* [AUSGANGSTEXT]

━━━━━━━━━━━━━━━━━━━━━━━━━━━━━━

Grundsteuer: „Das bisherige Modell ist veraltet und ungerecht”

Die Regierung muss nun die Grundsteuer reformieren, sagt Immobilienökonom Ralph Henger vom Institut der deutschen Wirtschaft. In manchen Städten könnten die Mieten steigen – die Politik habe es in der Hand. Das Bundesverfassungsgericht hat entschieden: Die Grundsteuer für 35 Millionen Grundstücke in Deutschland muss neu berechnet werden – und das in einer Zeit, in der Wohnraum in vielen Städten ohnehin schon knapp und teuer ist. Was bedeutet das Urteil für Mieter und Eigentümer?

Herr Henger, wird Wohnen in deutschen Großstädten jetzt noch teurer?

So pauschal lässt sich die Frage nicht beantworten. Für einzelne Mieter oder Wohnungseigentümer könnten die Belastungen stark steigen – zugleich aber könnten in der gleichen Stadt, nur zwei Straßen weiter, die Kosten für andere Grundstücke stark sinken. Alles hängt davon ab, was der Gesetzgeber jetzt aus dem Urteil macht.

━━━━━━━━━━━━━━━━━━━━━━━━━━━━━━

* [AUFGABE A]
Beantworten Sie anhand des Textes zur Grundsteuer die folgenden Fragen:
(i) Bei welchem Institut arbeitet Ralph Henger?
(ii) Für wie viele Grundstücke in Deutschland muss die Grundsteuer neu berechnet werden?
(iii) Wovon hängt laut Henger alles ab?
* [AUFGABE B] Schreiben Sie den Abschnitt des Textes zur Grundsteuer von „Herr Henger, wird“ bis „dem Urteil macht.“ wortgetreu ab.
* [AUFGABE C] Setzen Sie bitte den Text zur Grundsteuer im Anschluss an seinen letzten Satz fort.

* [BEREITGESTELLTE ANGABEN]
━━━━━━━━━━━━━━━━━━━━━━━━━━━━━━

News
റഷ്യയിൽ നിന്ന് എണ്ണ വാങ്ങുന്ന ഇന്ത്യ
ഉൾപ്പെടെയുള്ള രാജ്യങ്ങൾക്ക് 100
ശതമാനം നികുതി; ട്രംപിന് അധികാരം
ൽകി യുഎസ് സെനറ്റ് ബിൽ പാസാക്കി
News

━━━━━━━━━━━━━━━━━━━━━━━━━━━━━━

* [ERGEBNIS A]
(i) Beim Institut der deutschen Wirtschaft.
(ii) Für 35 Millionen Grundstücke.
(iii) Davon, was der Gesetzgeber jetzt aus dem Urteil macht.

* [ERGEBNIS B]
Herr Henger, wird Wohnen in deutschen Großstädten jetzt noch teurer?

So pauschal lässt sich die Frage nicht beantworten. Für einzelne Mieter oder Wohnungseigentümer könnten die Belastungen stark steigen – zugleich aber könnten in der gleichen Stadt, nur zwei Straßen weiter, die Kosten für andere Grundstücke stark sinken. Alles hängt davon ab, was der Gesetzgeber jetzt aus dem Urteil macht.

* [ERGEBNIS C]
Welche Vorgaben macht das Bundesverfassungsgericht der Regierung?

Inhaltlich nur wenige: Die Grundsteuer muss nun "gleichheitsgerecht" ausgestaltet werden, dabei besteht aber ein weitreichender Gestaltungsspielraum. Bis Ende 2019 muss aber eine neue Regelung gefunden werden. Danach soll eine Übergangsfrist bis 2024 gelten – spätestens dann muss das neue Gesetz überall angewandt werden. Klappt das nicht, dann darf die Grundsteuer nicht mehr so erhoben werden wie bisher.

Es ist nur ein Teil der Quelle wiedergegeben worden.